ASSIGNMENT → Please print the lines running from the one that contains "nology丨类芬顿反应非氧化还原路径调控研究新进展" through the end of the records, both ends included, and leave the pictures out of your answer.
** INPUT FOR THIS TASK follows **
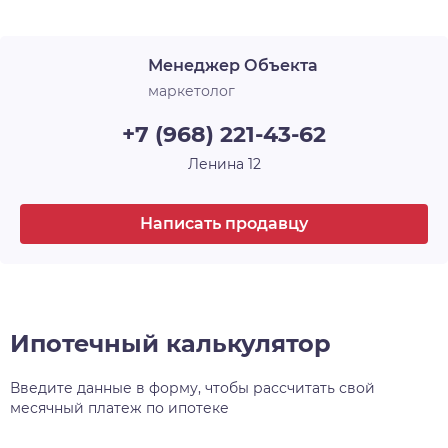
Менеджер Объекта
маркетолог
+7 (968) 221-43-62
Ленина 12
Написать продавцу
Ипотечный калькулятор
Введите данные в форму, чтобы рассчитать свой
месячный платеж по ипотеке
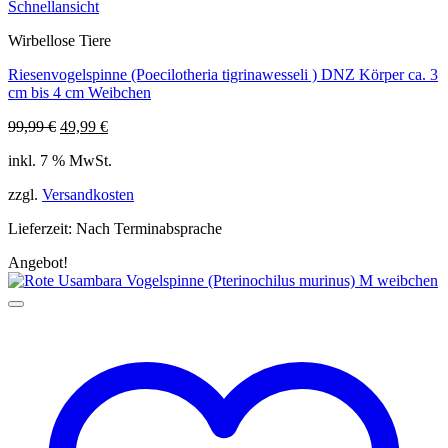
Schnellansicht
Wirbellose Tiere
Riesenvogelspinne (Poecilotheria tigrinawesseli ) DNZ Körper ca. 3
cm bis 4 cm Weibchen
Ursprünglicher
Aktueller
99,99
€
49,99
€
Preis
Preis
inkl. 7 % MwSt.
war:
ist:
99,99 €
49,99 €.
zzgl.
Versandkosten
Lieferzeit:
Nach Terminabsprache
Angebot!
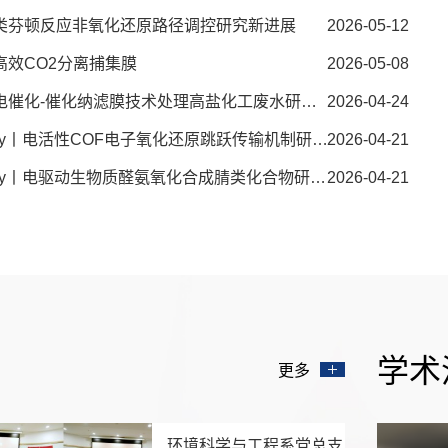
nology丨类芬顿反应非氧化还原路径调控研究新进展
2026-05-12
ogy丨高效CO2分离捕集膜
2026-05-08
中国科大环境系Environmental Science & Technology丨电催化-催化纳滤膜技术处理高盐化工废水研究新进展
2026-04-24
中国科大环境系Journal of the American Chemical Society丨电活性COF电子氧化还原跳跃传输机制研究新进展
2026-04-21
中国科大环境系Journal of the American Chemical Society丨电驱动生物质醛氨氧化合成腈类化合物研究新进展
2026-04-21
学术
更多
环境科学与工程系党总支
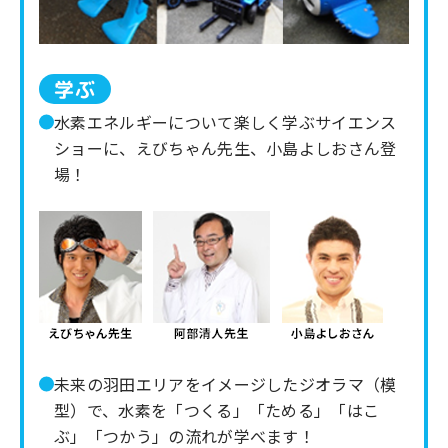
学ぶ
水素エネルギーについて楽しく学ぶサイエンス
ショーに、えびちゃん先生、小島よしおさん登
場！
未来の羽田エリアをイメージしたジオラマ（模
型）で、水素を「つくる」「ためる」「はこ
ぶ」「つかう」の流れが学べます！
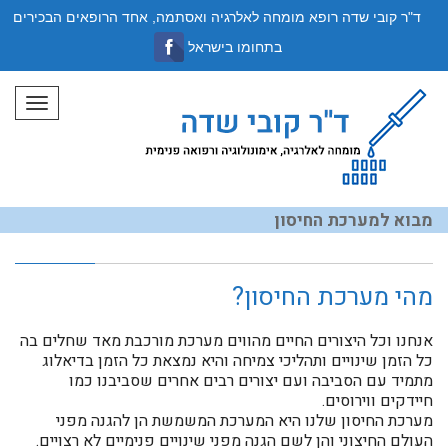
ד"ר קובי שדה רופא מומחה לאלרגיה ואסתמה, אחד הרופאים הבכירים
בתחומו בישראל
תפריט
מבוא למערכת החיסון
מהי מערכת החיסון?
אנחנו וכל היצורים החיים מהווים מערכת מורכבת מאד שחלים בה
כל הזמן שינויים ותהליכי צמיחה והיא נמצאת כל הזמן בדיאלוג
מתמיד עם הסביבה ועם יצורים רבים אחרים שסביבנו כמו
חיידקים ווירוסים.
מערכת החיסון שלנו היא המערכת המשמשת הן להגנה מפני
העולם החיצוני והן לשם הגנה מפני שינויים פנימיים לא רצויים.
** End of INPUT FOR THIS TASK **
PROBLEM SOLUTION →
nology丨类芬顿反应非氧化还原路径调控研究新进展
2026-05-12
ogy丨高效CO2分离捕集膜
2026-05-08
中国科大环境系Environmental Science & Technology丨电催化-催化纳滤膜技术处理高盐化工废水研究新进展
2026-04-24
中国科大环境系Journal of the American Chemical Society丨电活性COF电子氧化还原跳跃传输机制研究新进展
2026-04-21
中国科大环境系Journal of the American Chemical Society丨电驱动生物质醛氨氧化合成腈类化合物研究新进展
2026-04-21
学术
更多
环境科学与工程系党总支
学ぶ
水素エネルギーについて楽しく学ぶサイエンス
ショーに、えびちゃん先生、小島よしおさん登
場！
未来の羽田エリアをイメージしたジオラマ（模
型）で、水素を「つくる」「ためる」「はこ
ぶ」「つかう」の流れが学べます！
ד"ר קובי שדה רופא מומחה לאלרגיה ואסתמה, אחד הרופאים הבכירים
בתחומו בישראל
תפריט
מבוא למערכת החיסון
מהי מערכת החיסון?
אנחנו וכל היצורים החיים מהווים מערכת מורכבת מאד שחלים בה
כל הזמן שינויים ותהליכי צמיחה והיא נמצאת כל הזמן בדיאלוג
מתמיד עם הסביבה ועם יצורים רבים אחרים שסביבנו כמו
חיידקים ווירוסים.
מערכת החיסון שלנו היא המערכת המשמשת הן להגנה מפני
העולם החיצוני והן לשם הגנה מפני שינויים פנימיים לא רצויים.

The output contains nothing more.